Au Québec, dans les basses-terres du Saint-Laurent, nichée sur la montagne de Covey Hill, vit une population d’une espèce très particulière : la salamandre pourpre.

Cet amphibien nocturne est la plus grande des salamandres dépourvues de poumons, des animaux qui ont besoin d’un habitat humide leur permettant une respiration cutanée. La salamandre pourpre peut atteindre 20 centimètres de long; elle a pour habitat préféré les cours d’eau de montagne frais et limpides alimentés par des sources. Sa survie est menacée lorsque ces cours d’eau se troublent en raison de la sédimentation et que leur eau bien oxygénée se trouve polluée.
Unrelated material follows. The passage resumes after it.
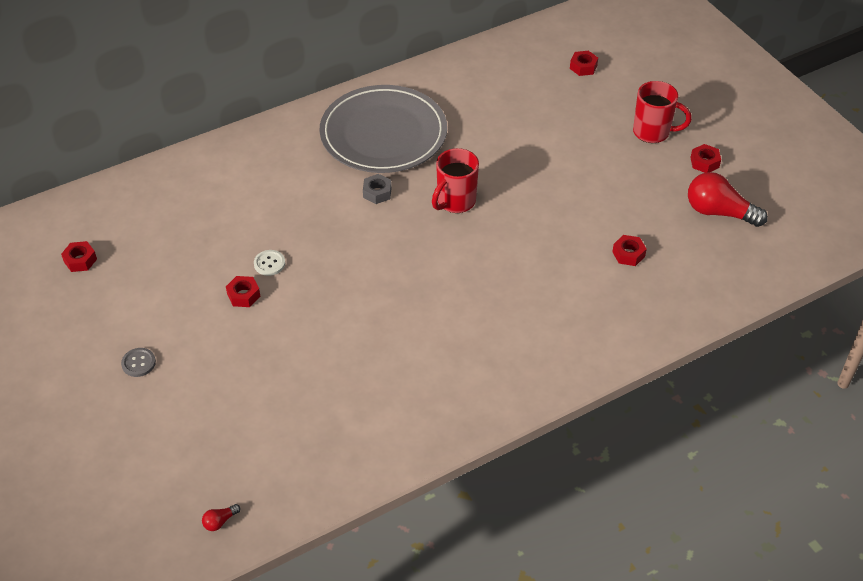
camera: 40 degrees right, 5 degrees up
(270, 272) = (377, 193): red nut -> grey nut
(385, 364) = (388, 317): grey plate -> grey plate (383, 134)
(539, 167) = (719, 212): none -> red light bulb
La salamandre pourpre chasse la nuit, se nourrissant souvent d’autres espèces de salamandres plus petites. Elle peut échapper à son principal prédateur, la truite, en se réfugiant sur terre.

Nous ne connaissons que quelques populations de salamandre pourpre au Canada; l’espèce est désignée préoccupante sur la liste du COSEPAC. Sur la colline Covey Hill, extension nordique des Adirondack au Canada, CNC et ses partenaires s’emploient activement pour protéger son habitat.

Les vastes tourbières, les landes de pins et les sources naturelles de la région sont essentielles pour la salamandre pourpre et pour un certain nombre d’autres espèces végétales et animales en péril. Parmi les autres salamandres des Appalaches atteignant la limite nord de leur répartition se trouvent la salamandre à quatre doigts et la salamandre sombre des montagnes, une espèce menacée dans tout le pays.

Elles partagent la région avec l’utriculaire à scapes géminés, une plante rare au Québec, des espèces aviaires tels le dindon sauvage et l’épervier de Cooper, ainsi que des mammifères comme le lynx roux et l’ours noir.